What you will do:
When you reach the entries below, transcribe each line word for word.

Given records:
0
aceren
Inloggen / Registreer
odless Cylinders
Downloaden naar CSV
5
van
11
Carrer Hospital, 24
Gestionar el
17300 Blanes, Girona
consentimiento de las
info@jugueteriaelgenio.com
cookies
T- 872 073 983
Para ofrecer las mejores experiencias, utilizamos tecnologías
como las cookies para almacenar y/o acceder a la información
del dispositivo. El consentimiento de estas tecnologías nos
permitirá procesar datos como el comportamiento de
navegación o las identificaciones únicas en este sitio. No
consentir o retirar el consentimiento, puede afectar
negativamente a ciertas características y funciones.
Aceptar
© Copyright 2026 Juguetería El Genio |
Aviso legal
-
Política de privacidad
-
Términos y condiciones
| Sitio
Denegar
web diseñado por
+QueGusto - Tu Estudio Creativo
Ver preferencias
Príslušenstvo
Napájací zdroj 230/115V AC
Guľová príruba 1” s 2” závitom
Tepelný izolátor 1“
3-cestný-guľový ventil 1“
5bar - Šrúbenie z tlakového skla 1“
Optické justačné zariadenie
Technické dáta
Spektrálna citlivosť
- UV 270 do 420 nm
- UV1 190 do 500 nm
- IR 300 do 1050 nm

Written reply:
0
aceren
Inloggen / Registreer
odless Cylinders
Downloaden naar CSV
5
van
11
Carrer Hospital, 24
Gestionar el
17300 Blanes, Girona
consentimiento de las
info@jugueteriaelgenio.com
cookies
T- 872 073 983
Para ofrecer las mejores experiencias, utilizamos tecnologías
como las cookies para almacenar y/o acceder a la información
del dispositivo. El consentimiento de estas tecnologías nos
permitirá procesar datos como el comportamiento de
navegación o las identificaciones únicas en este sitio. No
consentir o retirar el consentimiento, puede afectar
negativamente a ciertas características y funciones.
Aceptar
© Copyright 2026 Juguetería El Genio |
Aviso legal
-
Política de privacidad
-
Términos y condiciones
| Sitio
Denegar
web diseñado por
+QueGusto - Tu Estudio Creativo
Ver preferencias
Príslušenstvo
Napájací zdroj 230/115V AC
Guľová príruba 1” s 2” závitom
Tepelný izolátor 1“
3-cestný-guľový ventil 1“
5bar - Šrúbenie z tlakového skla 1“
Optické justačné zariadenie
Technické dáta
Spektrálna citlivosť
- UV 270 do 420 nm
- UV1 190 do 500 nm
- IR 300 do 1050 nm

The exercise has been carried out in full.